With the hair, we had several discussions amongst the team whether all the characters would have hats or if the hair would be attached to each headgear to avoid clipping issues. In conclusion we felt it would be less limiting for character creation if we keep the character hair and the hats separate.


The creation of the hair was quite simple. I referenced each character design concept, and with a centered plane and mirroring, extruded face by face to the desired shape. In the texturing phase, the art style direction was set by another artist in the team, with hand painted textures, that I began to replicate in later stages.

The character body models were easier for me, as they had some non-organic gear, with the majority of them clothed. I created the basic shape of a jacket, to use as a base, and proceeded to add details per concept. Most challenging, thus my favorite, were the ones without clothing or armor, with selected accessories. The modeling itself was quite straightforward, but setting the weights for the armature with all the bits and bobs, each requiring individual attention, was slightly tedious.

Moving on to the armature. Originally, to save time (krhm, which later proved to be the worst ever choice) I pulled the armature from an external source, MakeHuman. This created several issues, that we had to go around, to finally have a functional rig in the game.


The rig itself was very simply structured, the usual bones that correspond to each mesh part, leaving out controller bone structure.
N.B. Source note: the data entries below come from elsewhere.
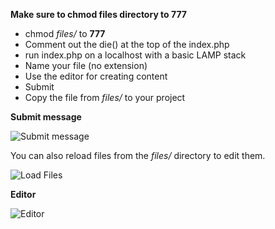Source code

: **Make sure to chmod files directory to 777**

- chmod _files/_ to **777**
- Comment out the die() at the top of the index.php
- run index.php on a localhost with a basic LAMP stack
- Name your file (no extension)
- Use the editor for creating content
- Submit
- Copy the file from _files/_ to your project

**Submit message**

![Submit message](https://github.com/topdown/PHP-MD-Editor/blob/master/screenshots/message.png?raw=true "Submit message")

You can also reload files from the _files/_ directory to edit them.

![Load Files](https://github.com/topdown/PHP-MD-Editor/blob/master/screenshots/load.png?raw=true "Load Files")

**Editor**

![Editor](https://github.com/topdown/PHP-MD-Editor/blob/master/screenshots/editor.png?raw=true "Editor")
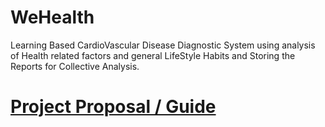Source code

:# WeHealth
Learning Based CardioVascular Disease Diagnostic System using analysis of Health related factors and general LifeStyle Habits and Storing the Reports for Collective Analysis.

# [Project Proposal / Guide](https://drive.google.com/file/d/1Or_AbsO7c-RfgTy9JT9T8Q8Dp9imNd0t/view?usp=sharing)
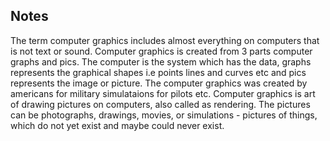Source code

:## Notes
The term computer graphics includes almost everything on computers that is not text or sound. Computer graphics is created from 3 parts computer graphs and pics. The computer is
the system which has the data, graphs represents the graphical shapes i.e points lines and curves etc and pics represents the image or picture. The computer graphics was created
by americans for military simulataions for pilots etc. Computer graphics is art of drawing pictures on computers, also called as rendering. The pictures can be photographs, drawings, 
movies, or simulations - pictures of things, which do not yet exist and maybe could never exist.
The character model was then imported to Unity, where our programmer set up the poses in VRTK. The more characters I created, the better I got with the weight painting, discovering new ways to set each mesh deformation.


When the overall process and the technical functionality is in place, I pass the models to the texturing artists to work their magic. It’s been a good run, and can’t wait what lies ahead !

Br, Noodleye !

Random development quote: “Hartsa perkele kaatoi sen mökin niin nytten meidän pitää mallintaa betonirekka ja nosturi että saadaan käännettyä se oikein päin“.